Set of tasks:
1. In the bylaws text on committees, list each party that clause (b) says the Audit Committee must consult with.
2. Pick up the bylaws text on committees after its final sentence and carry it on.

The Executive Committee shall consist of the officer who serves as the
chief executive officer pursuant to Section 5.17 and not fewer than three
other Directors. The Executive Committee shall keep minutes of its
meetings. (As amended April 14, 1994.)

Section 4.3. Audit Committee. The Audit Committee shall:

(a) Prior to each annual meeting of stockholders, submit a
recommendation in writing to the Board of Directors for the selection
of independent auditors to be appointed by the Board of Directors in
advance of the annual meeting of stockholders and to be submitted for
ratification or rejection at such meeting;

(b) Annually consult with the independent auditors with regard to the
proposed plan of audit and from time to time consult privately with
them and also with the Corporate Auditor and the Controller with
regard to the adequacy of internal controls;

and

(c) Upon completion of the report of audit by the independent auditors
and before the date of the annual meeting of stockholders, (i)
review the financial statements of the Company, and (ii) meet with
the independent auditors and review with them the results of their
audit and any recommendations made to the management.
(As amended April 8, 1993.)

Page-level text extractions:
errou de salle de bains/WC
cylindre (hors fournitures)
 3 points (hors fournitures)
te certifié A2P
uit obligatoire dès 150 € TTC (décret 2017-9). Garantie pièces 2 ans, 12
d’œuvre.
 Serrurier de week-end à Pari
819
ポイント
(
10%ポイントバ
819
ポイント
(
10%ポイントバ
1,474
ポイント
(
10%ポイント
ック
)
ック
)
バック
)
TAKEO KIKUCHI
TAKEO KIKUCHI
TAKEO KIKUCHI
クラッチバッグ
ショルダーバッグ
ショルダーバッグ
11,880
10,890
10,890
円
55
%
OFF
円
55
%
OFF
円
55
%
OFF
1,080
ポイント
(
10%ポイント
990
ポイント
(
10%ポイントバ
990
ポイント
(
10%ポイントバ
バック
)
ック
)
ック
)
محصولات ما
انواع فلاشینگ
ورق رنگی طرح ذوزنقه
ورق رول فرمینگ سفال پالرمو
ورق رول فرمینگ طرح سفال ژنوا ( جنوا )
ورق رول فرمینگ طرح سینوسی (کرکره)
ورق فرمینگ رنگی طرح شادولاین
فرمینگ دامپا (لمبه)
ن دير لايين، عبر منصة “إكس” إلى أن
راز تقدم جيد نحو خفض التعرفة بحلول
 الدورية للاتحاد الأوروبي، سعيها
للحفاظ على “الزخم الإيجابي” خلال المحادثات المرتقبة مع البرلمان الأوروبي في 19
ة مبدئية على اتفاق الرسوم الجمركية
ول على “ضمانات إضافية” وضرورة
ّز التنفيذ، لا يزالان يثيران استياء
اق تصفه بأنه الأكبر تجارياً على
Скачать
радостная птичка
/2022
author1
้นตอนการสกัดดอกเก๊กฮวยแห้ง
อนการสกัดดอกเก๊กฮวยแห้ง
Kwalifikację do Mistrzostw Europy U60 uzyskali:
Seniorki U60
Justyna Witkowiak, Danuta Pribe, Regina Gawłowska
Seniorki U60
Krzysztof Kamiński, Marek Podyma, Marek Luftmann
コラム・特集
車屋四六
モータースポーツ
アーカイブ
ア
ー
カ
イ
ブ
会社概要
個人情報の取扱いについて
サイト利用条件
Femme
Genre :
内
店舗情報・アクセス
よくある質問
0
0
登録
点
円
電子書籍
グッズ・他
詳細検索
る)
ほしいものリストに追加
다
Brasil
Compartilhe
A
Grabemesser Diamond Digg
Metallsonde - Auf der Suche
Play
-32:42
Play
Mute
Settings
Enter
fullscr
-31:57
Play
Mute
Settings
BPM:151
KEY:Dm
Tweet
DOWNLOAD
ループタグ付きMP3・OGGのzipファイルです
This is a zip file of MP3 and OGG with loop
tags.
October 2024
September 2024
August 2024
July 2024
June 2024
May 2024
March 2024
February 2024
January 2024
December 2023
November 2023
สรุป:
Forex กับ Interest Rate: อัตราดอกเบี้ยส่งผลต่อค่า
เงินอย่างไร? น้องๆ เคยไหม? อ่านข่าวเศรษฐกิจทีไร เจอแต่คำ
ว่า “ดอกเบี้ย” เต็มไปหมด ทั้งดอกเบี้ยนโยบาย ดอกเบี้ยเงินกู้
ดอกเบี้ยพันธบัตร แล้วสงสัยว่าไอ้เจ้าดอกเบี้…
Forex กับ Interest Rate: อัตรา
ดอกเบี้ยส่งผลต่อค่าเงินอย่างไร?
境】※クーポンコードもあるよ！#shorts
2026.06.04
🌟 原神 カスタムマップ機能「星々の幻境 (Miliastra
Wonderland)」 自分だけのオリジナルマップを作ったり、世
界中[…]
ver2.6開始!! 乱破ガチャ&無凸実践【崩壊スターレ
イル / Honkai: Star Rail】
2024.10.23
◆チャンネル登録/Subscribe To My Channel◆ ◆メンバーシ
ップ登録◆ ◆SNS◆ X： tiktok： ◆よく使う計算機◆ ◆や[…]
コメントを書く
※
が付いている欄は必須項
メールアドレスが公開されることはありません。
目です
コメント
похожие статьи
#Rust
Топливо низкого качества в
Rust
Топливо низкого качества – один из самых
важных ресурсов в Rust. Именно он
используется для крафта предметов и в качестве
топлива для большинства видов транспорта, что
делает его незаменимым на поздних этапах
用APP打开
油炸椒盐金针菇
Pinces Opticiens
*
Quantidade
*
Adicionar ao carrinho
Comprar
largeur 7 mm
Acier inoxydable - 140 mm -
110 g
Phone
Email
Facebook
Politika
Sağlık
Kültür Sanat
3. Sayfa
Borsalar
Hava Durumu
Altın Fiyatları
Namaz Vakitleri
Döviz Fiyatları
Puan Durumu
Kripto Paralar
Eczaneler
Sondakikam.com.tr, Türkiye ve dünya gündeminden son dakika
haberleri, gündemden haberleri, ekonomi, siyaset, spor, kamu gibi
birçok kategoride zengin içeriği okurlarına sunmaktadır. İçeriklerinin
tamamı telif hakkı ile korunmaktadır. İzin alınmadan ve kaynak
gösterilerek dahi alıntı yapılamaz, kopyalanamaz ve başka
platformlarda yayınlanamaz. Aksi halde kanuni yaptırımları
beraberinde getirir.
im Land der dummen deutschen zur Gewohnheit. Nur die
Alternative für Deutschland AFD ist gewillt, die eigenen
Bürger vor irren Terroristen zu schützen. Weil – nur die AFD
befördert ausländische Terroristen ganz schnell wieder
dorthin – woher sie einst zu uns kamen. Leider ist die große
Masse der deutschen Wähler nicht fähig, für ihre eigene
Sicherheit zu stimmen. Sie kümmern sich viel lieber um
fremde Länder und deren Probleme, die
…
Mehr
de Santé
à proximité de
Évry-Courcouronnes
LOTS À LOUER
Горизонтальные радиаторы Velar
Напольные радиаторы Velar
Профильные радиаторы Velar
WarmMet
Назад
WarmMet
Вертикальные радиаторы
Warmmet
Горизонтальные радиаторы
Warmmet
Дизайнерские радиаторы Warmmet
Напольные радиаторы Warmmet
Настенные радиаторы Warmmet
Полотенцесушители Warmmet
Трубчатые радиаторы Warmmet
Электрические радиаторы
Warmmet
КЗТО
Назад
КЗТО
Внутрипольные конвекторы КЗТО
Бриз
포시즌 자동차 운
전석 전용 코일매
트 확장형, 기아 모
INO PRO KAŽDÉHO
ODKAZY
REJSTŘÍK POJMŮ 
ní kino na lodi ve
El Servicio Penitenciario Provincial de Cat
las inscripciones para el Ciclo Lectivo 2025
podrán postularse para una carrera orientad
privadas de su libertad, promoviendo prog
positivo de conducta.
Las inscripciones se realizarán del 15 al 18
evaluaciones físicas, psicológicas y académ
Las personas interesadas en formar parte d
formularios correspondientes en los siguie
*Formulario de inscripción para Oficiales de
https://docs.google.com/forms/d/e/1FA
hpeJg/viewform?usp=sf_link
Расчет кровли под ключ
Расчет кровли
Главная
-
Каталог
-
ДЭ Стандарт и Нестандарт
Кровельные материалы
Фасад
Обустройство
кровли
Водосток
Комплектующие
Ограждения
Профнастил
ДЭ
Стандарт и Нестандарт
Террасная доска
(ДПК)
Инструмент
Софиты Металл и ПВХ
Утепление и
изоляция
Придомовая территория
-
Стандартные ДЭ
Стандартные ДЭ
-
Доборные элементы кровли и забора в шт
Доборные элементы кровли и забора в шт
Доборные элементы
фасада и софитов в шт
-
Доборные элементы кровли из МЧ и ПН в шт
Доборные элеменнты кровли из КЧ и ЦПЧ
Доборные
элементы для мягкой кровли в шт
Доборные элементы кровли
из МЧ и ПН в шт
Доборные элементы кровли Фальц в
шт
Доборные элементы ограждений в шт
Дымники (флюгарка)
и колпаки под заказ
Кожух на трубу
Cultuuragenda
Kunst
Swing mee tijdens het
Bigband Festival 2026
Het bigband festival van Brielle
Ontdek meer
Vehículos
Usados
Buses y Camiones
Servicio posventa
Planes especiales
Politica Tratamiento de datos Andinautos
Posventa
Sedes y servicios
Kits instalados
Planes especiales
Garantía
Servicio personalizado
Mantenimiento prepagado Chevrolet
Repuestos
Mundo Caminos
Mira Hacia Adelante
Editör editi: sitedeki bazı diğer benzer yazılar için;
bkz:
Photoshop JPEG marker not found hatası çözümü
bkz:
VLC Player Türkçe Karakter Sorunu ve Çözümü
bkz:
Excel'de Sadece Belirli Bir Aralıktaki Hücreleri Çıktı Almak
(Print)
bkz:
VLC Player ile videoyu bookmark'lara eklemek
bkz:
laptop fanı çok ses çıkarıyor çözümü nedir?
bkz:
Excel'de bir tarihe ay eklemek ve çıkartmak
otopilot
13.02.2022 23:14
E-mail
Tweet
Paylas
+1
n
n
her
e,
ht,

Answers for the exercise:
1.
- The independent auditors
- The Corporate Auditor
- The Controller

2.
Section 4.4. Compensation Committee. The Compensation Committee shall
consist of three or more members, all of whom shall be "disinterested
persons" as defined in Rule 16b-3 of the General Rules and Regulations
under the Securities Exchange Act of 1934, as amended, or any future rule
of the Securities and Exchange Commission with respect to the same subject
matter, and who also comply with the rules for eligibility to serve as
members of the award and option committees hereinafter described.

(a) The Compensation Committee may establish rates of salary, bonuses,
retirement and other compensation for all Directors and
officers of the Company as defined in the Securities Exchange Act
of 1934, as amended, or the regulations of the Securities and
Exchange Commission, and for such other personnel as the Board of
Directors may from time to time delegate to it; provided, however,
that no member of the Committee may vote upon his or her own rate of
salary or his or her own bonus, retirement or other
compensation except for such items as are applicable to a group that
also includes personnel who are not Directors or officers, or where
his or her participation in such items is determined by formula; and

(b) The Compensation Committee shall exercise all functions of the
award and option committees under the Company's incentive
and option plans. (As amended July 14, 1994.)

58

Section 4.5. Committee on Directors. The Committee on Directors
shall:

(a) Recommend to the Board the individuals to constitute the nominees
of the Board of Directors for election at the next annual meeting
of stockholders and who will be named as such nominees in
the proxy statement used for solicitation of proxies by
the Board;

(b) Recommend and nominate an individual for Director to fill the
unexpired term of any vacancy existing in the Board of
Directors or created by an increase in the size of the Board;

(c) Conduct continuing studies of the size and composition of the
Board of Directors and from time to time make
recommendations to the Board for enlargement or reduction in size
of the Board; and

(d) Recommend and nominate individuals for election as officers and
members of committees.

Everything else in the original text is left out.